*** Opening DATA RECORDS ***
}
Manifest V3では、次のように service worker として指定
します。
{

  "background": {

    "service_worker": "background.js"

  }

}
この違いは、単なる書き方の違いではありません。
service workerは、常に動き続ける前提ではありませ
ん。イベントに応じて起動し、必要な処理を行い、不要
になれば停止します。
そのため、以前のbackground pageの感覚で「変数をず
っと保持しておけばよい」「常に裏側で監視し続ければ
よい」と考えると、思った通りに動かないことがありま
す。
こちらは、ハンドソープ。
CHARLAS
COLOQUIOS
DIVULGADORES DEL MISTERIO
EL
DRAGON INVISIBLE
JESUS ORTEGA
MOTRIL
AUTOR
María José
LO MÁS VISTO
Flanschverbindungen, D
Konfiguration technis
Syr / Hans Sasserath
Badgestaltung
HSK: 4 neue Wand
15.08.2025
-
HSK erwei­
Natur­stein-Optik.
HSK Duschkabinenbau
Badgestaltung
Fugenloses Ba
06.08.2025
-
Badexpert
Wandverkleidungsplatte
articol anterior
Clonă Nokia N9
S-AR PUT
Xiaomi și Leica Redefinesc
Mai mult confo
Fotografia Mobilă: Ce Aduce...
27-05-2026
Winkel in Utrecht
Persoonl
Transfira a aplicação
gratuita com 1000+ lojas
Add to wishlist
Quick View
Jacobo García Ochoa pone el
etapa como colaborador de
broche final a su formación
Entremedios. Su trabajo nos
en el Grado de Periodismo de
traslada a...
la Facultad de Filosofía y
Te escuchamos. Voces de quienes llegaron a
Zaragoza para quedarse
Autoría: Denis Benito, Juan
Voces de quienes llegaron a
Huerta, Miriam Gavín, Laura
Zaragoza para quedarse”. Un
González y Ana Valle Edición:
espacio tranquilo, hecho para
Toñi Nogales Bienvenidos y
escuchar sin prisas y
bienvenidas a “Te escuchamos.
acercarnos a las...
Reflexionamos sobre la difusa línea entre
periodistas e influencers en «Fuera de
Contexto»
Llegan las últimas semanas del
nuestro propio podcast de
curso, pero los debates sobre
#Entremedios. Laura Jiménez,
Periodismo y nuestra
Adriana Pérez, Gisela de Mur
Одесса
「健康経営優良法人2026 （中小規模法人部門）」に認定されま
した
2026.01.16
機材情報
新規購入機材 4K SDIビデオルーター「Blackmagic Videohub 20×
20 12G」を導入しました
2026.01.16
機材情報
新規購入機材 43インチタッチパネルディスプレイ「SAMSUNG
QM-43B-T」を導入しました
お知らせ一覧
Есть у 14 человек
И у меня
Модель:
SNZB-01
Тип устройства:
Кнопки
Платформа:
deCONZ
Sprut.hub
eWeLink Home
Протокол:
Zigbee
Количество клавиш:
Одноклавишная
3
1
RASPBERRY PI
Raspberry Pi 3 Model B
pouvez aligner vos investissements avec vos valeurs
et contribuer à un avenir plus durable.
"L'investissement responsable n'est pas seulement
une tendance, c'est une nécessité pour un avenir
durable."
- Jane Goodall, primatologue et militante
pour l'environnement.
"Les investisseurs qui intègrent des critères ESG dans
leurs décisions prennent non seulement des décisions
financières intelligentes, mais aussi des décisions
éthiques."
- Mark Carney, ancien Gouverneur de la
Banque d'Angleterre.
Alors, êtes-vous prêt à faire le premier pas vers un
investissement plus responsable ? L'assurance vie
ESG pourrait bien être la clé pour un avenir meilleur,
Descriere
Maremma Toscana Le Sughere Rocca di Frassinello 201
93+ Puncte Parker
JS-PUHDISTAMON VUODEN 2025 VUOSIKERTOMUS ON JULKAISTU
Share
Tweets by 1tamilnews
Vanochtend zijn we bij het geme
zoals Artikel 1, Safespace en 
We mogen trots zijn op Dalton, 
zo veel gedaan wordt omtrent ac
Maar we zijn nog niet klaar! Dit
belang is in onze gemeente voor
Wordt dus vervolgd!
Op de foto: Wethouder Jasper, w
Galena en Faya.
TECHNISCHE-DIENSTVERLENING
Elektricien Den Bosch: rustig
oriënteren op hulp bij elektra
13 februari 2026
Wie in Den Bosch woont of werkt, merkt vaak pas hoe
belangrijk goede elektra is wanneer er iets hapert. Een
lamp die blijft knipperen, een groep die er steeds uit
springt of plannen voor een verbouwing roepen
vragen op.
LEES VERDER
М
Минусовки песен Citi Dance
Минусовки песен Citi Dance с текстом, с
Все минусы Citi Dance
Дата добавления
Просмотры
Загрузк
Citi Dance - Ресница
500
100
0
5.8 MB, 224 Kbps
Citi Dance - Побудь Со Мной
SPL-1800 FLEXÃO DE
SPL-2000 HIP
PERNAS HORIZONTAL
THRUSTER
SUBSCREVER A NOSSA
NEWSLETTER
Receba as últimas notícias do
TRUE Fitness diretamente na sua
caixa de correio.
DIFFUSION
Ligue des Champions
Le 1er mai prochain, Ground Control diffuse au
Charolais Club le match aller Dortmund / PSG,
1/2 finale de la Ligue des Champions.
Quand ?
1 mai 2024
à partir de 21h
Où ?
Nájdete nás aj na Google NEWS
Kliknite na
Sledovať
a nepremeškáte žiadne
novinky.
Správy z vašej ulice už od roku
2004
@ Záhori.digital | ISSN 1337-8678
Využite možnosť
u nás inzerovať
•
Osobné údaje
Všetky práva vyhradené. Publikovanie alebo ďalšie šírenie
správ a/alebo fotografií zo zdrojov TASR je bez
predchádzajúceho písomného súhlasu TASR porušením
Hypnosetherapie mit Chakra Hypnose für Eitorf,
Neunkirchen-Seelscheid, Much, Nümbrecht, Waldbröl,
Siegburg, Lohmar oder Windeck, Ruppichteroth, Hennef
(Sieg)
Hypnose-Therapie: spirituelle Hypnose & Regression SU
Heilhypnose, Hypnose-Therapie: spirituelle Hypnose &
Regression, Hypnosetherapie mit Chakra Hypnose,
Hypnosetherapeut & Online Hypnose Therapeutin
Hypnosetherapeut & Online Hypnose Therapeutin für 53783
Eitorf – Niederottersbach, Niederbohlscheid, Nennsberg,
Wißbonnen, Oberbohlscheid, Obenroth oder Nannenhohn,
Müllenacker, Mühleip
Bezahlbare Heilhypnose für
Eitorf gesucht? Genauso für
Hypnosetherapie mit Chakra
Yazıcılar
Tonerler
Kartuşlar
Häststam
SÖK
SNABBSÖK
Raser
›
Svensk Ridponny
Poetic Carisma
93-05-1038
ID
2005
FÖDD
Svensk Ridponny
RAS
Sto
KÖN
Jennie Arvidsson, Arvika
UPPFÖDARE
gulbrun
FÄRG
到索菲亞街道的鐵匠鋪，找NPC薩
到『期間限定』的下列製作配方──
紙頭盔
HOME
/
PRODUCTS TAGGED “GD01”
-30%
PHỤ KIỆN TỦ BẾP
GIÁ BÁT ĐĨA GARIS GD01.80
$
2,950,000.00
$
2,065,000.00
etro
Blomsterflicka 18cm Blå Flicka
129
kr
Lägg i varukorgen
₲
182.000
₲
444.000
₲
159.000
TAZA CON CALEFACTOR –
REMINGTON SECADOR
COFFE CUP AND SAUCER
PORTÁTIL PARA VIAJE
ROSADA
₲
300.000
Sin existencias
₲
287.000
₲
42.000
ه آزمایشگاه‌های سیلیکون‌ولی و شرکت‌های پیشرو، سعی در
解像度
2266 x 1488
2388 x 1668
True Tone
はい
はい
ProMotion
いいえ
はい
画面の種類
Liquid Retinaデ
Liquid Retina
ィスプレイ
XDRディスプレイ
*** Closing DATA RECORDS ***
• _WHAT THE EXERCISE ASKS_: Locate each line above that contains the string "песен", then copy every such line.

• _RESPONSE TO THIS EXERCISE_:
Минусовки песен Citi Dance
Минусовки песен Citi Dance с текстом, с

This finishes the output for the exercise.